Tizian zieht mittlerweile nicht mehr los, um seine bunten Kunstwerke an Oberflächen zu hinterlassen. Er nimmt Auftragsarbeiten an und sprayt Graffitis für Kunden. Der Entwurf für das Amberger Football Team „Mad Bulldogs” beispielsweise ist bereits fertig. Unter @steper_one ist er auf Instagram zu erreichen. Außerdem gibt er Workshops für Jugendliche meist in den Jugendzentren der Umgebung, auch beim Skate-Wettbewerb der Stadt Sulzbach-Rosenberg war er vor Ort.
Auch die Workshops mit den Jugendlichen machen Tizian Spaß. Sie sind aber erst ab einer gewissen Altersgruppe sinnvoll. „Beim Skatecontest hatte ich kleinere Kinder da, die konnten nicht mal richtig auf die Dose drücken. So ab 12 Jahren geht's meistens”, sagt er.
Die Workshops laufen immer nach dem gleichen Muster ab. Der 20-Jährige erklärt zu Beginn, worauf es ankommt und lässt die Kids eigene Sketches malen. Sind alle damit fertig, geht es an die Dosen. Er erklärt die unterschiedlichen Aufsätze (Caps), die für dickere oder dünnere Akzente sorgen. Die Kinder sprühen in der Regel seine Skizzen aus. Am Ende kümmert sich Tizian um die Details.

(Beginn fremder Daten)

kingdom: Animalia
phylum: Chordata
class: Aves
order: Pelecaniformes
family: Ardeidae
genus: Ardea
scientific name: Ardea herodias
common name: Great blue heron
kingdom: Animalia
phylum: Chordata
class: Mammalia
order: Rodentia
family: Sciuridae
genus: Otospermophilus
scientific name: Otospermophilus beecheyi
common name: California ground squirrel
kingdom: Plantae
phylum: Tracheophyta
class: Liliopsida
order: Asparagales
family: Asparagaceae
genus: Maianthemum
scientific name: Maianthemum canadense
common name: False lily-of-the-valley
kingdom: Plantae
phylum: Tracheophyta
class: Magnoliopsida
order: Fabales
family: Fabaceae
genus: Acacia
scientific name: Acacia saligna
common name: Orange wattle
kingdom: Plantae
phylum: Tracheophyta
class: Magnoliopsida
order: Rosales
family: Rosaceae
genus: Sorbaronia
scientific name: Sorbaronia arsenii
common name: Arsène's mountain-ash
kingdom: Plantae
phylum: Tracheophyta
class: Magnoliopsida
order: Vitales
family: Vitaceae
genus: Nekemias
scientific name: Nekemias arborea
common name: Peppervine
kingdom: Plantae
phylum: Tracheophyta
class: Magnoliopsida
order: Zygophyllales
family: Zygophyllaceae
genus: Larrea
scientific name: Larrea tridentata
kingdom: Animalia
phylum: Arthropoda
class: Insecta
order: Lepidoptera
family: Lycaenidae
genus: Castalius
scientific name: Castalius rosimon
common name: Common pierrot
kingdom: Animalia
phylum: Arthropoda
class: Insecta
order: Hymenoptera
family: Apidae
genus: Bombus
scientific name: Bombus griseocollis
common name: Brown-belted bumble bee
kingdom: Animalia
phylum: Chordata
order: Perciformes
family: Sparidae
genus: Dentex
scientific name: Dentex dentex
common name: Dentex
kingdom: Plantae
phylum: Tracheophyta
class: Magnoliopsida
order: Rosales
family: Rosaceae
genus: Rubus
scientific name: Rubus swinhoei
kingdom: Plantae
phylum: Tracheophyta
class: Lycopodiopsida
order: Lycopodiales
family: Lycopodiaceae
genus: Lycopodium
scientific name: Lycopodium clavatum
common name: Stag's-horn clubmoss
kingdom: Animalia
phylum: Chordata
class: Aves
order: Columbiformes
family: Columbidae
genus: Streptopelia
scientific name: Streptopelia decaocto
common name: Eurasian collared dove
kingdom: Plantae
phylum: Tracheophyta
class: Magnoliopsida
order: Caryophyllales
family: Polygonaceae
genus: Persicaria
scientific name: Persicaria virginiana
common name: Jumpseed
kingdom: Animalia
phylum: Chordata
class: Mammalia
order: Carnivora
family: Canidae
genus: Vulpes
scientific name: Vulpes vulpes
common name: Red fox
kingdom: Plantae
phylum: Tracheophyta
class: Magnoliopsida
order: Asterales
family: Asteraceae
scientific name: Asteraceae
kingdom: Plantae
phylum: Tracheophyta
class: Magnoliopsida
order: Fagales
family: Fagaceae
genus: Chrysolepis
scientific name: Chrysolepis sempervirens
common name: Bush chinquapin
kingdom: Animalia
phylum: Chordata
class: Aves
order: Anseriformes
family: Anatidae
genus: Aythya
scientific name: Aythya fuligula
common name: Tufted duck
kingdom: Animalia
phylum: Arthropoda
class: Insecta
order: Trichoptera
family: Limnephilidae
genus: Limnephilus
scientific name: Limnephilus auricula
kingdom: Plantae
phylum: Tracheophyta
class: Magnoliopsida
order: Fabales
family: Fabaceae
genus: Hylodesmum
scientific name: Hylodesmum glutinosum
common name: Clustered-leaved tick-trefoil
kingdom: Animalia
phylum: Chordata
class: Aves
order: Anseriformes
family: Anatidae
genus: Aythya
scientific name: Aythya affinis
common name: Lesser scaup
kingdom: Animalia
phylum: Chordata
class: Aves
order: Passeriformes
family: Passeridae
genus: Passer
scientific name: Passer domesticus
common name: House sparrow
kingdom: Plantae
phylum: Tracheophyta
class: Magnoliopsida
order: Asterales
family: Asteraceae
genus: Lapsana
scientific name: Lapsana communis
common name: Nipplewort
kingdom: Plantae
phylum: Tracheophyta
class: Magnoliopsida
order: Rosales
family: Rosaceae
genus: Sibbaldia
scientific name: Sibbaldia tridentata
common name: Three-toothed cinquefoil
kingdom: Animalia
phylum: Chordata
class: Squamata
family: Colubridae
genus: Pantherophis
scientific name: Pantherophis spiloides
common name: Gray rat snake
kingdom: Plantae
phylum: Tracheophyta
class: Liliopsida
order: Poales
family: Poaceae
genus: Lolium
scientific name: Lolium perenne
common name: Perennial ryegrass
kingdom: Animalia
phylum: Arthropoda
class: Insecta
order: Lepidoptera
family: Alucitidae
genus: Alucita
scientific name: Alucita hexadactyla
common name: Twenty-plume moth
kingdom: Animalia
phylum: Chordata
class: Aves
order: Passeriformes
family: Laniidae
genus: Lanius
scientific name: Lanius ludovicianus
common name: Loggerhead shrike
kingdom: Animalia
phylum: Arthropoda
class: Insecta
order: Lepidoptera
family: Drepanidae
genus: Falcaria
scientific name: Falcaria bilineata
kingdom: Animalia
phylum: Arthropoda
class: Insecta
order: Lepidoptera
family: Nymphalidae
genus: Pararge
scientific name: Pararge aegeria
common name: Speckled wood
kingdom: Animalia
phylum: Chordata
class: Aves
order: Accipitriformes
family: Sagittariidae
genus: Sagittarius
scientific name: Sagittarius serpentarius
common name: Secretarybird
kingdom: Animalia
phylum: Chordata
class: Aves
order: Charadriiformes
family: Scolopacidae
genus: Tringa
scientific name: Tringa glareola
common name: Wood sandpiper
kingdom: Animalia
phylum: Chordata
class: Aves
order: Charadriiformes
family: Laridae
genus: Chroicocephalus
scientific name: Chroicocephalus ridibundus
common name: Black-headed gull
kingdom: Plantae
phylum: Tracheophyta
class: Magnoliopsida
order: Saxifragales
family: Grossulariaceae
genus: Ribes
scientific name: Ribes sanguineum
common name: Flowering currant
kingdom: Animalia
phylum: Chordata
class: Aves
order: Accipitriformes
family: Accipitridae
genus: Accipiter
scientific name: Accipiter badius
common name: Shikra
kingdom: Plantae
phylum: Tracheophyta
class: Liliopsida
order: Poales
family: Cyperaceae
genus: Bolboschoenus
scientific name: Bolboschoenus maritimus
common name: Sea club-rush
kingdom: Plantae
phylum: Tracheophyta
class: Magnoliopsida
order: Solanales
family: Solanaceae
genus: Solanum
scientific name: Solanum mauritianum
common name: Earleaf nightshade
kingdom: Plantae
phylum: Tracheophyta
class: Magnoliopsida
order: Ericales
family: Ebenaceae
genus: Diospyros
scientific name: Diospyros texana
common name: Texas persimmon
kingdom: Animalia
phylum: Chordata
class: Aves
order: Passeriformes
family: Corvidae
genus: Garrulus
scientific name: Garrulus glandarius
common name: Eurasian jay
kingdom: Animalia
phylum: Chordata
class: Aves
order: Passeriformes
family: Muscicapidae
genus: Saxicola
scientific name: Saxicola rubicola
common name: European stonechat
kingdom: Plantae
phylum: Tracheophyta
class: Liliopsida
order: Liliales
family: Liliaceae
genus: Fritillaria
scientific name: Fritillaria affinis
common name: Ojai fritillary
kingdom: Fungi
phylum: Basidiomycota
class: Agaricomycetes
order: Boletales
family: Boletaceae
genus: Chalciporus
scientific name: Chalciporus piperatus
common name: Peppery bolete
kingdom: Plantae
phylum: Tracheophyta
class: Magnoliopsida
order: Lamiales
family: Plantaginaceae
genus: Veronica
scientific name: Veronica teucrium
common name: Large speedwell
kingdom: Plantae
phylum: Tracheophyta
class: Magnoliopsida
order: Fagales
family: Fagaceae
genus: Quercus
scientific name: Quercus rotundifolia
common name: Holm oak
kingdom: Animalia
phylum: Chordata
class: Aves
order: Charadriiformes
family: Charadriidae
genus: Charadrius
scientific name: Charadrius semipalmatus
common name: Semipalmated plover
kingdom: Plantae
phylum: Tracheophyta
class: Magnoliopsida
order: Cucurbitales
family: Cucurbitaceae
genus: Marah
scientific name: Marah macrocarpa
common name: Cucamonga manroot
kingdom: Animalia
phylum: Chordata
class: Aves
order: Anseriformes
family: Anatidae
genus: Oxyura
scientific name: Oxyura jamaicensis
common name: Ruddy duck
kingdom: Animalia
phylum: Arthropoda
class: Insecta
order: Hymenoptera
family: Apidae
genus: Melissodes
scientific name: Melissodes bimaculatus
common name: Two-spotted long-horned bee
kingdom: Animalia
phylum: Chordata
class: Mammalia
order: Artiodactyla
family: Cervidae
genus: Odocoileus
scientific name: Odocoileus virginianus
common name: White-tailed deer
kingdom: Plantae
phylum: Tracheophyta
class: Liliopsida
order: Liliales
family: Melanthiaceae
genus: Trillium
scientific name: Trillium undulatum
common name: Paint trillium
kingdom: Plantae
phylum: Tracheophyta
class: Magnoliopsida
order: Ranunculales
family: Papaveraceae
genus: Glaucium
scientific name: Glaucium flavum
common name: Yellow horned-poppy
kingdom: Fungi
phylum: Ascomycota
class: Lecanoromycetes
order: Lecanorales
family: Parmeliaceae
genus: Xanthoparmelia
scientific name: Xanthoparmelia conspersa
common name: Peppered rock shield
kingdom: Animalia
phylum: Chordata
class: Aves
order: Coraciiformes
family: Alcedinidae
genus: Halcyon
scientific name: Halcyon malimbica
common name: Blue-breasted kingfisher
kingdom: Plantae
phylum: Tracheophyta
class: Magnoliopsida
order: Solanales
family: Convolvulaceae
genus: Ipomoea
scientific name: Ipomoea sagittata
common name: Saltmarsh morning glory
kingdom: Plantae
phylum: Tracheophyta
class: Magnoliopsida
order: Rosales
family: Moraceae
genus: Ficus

Nach knapp 45 Minuten ist Tizian mit der Skizze fertig. Während des Zeichnens hat er erklärt, worauf er achtet. Verschiedenen Schatten, Konturen, Outlines, Details, auch welche Stifte und Dosen er benutzt. Anfänger*innen beispielsweise rät er, es zu Beginn mit einfachen Filzstiften und ein paar Dosen zu versuchen. Die reichen vollkommen aus.
An seiner Übungswand teilt er die Fläche in verschiedene Abschnitte ein: „Ich sketche immer erstmals vor, um zu sehen, was wo hingehört. Deswegen nehm ich dann auch meistens zwei Farben zum Vormalen.” Dann macht er sich an die Arbeit. Währenddessen läuft deutscher oder englischer Hip-Hop. Das Graffiti nimmt mehr und mehr Gestalt an. Nach circa einer Stunde sprüht Tizian die Details. An der Wand steht jetzt sein designtes Logo für Amberg24.
Irgendwann will der 20-Jährige vom Sprayen leben können. Aufträge nimmt er bereits fleißig an: „Es geht. Ich bin relativ durchgeplant. Viel mit Jugend und Sozialarbeit. Privatpersonen noch nicht so viel, vielleicht zwei, drei Stück.”
Neben Hauswänden und Firmendesigns kann Tizian sich auch vorstellen, in Kinderzimmern zu sprayen, sofern die Eltern offen sind. Aktuell ist er zwar noch als Zerspanungsmechaniker angestellt, den Traum sein Hobby zum Beruf zu machen, verfolgt er allerdings mit viel Spaß und Fleiß.
Der nächste Graffiti Workshop mit Tizian findet am 8. Juli. ab 11 Uhr im Jugendtreff „Cube” Kümmersbruck statt. Anmelden könnt ihr euch im JUZ. Teilnahme ab 12 Jahren.